begin

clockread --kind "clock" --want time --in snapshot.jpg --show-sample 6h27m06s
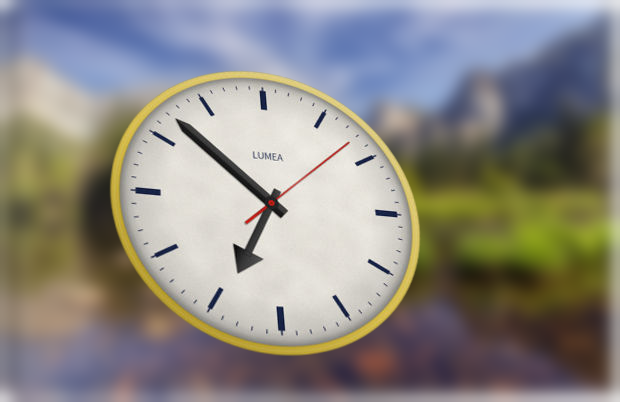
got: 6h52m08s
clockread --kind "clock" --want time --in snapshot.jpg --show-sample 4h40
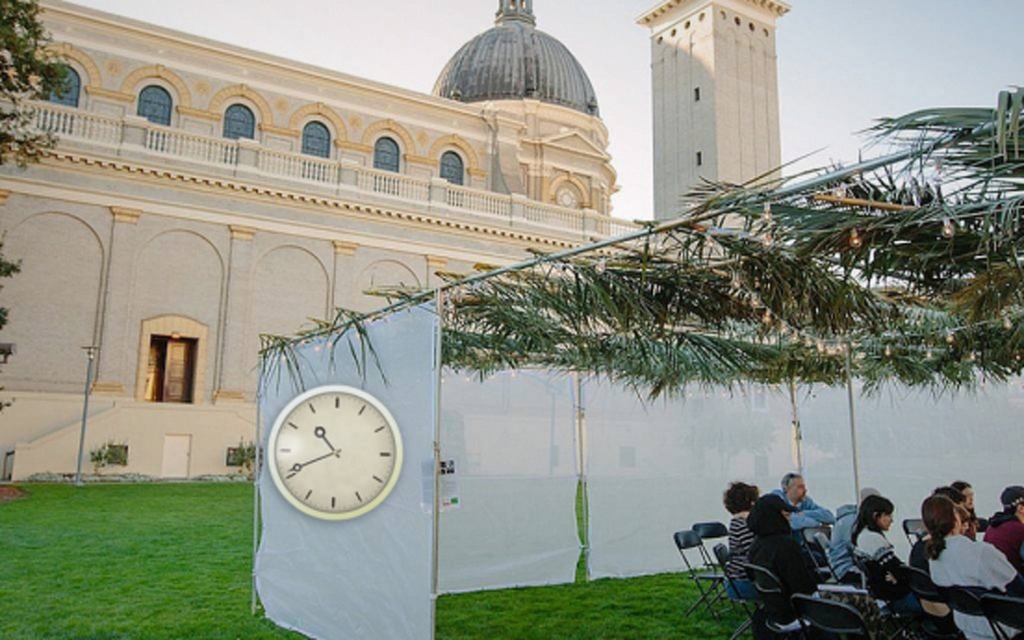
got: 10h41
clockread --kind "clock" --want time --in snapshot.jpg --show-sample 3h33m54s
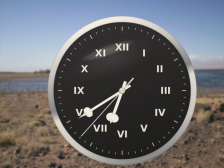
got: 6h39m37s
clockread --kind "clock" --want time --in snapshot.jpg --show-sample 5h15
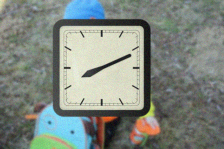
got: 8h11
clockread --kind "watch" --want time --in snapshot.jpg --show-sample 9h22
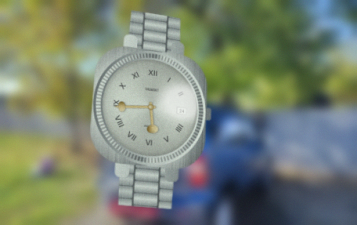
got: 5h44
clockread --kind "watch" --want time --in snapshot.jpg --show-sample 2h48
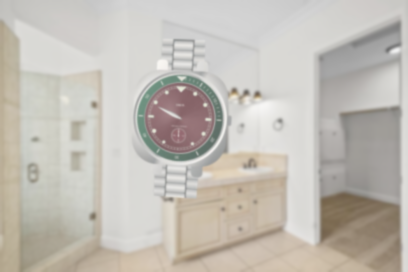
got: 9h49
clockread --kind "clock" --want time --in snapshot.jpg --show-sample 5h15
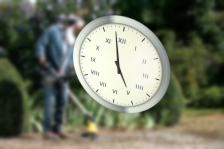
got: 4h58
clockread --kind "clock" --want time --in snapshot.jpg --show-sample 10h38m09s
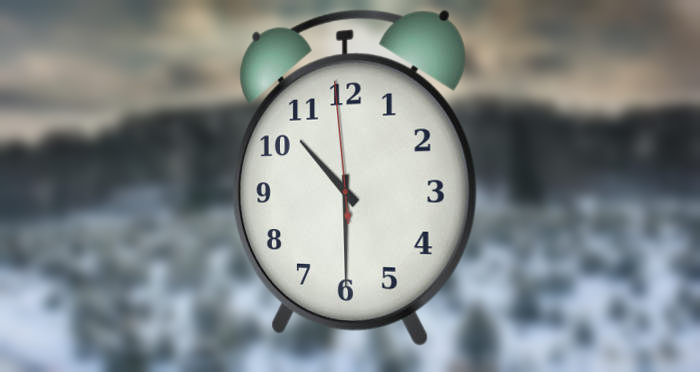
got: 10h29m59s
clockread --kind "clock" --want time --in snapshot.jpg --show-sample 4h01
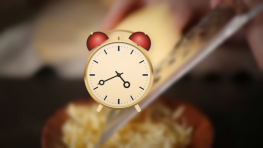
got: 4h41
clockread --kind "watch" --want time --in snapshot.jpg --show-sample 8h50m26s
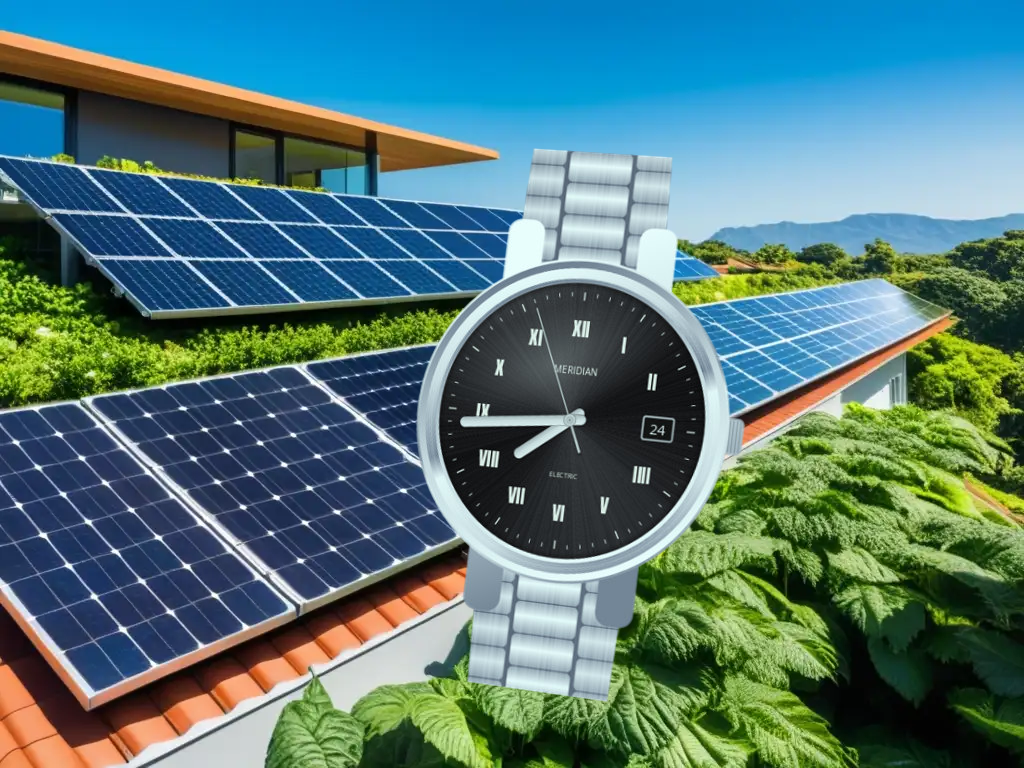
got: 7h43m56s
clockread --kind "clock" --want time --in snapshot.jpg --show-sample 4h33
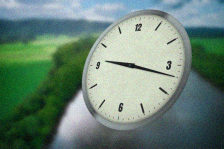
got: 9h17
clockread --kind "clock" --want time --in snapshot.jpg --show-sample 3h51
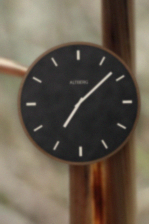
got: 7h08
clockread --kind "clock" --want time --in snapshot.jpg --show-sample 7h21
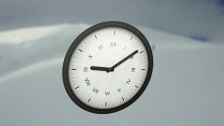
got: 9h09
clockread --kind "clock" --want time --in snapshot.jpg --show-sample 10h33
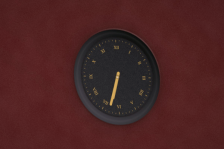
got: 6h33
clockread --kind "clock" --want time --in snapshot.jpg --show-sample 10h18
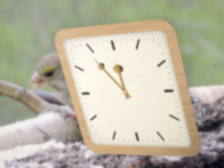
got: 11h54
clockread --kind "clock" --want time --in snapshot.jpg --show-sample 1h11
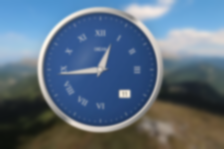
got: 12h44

end

§ **DIRECTIVE**
Rewrite everything from the line containing "snapshot.jpg --show-sample 3h51" down to the end of the material, substituting "hour" for "time" and keeping all else unchanged. Leave the pictures out of your answer.

§ **ANSWER**
clockread --kind "clock" --want hour --in snapshot.jpg --show-sample 3h51
got: 7h08
clockread --kind "clock" --want hour --in snapshot.jpg --show-sample 7h21
got: 9h09
clockread --kind "clock" --want hour --in snapshot.jpg --show-sample 10h33
got: 6h33
clockread --kind "clock" --want hour --in snapshot.jpg --show-sample 10h18
got: 11h54
clockread --kind "clock" --want hour --in snapshot.jpg --show-sample 1h11
got: 12h44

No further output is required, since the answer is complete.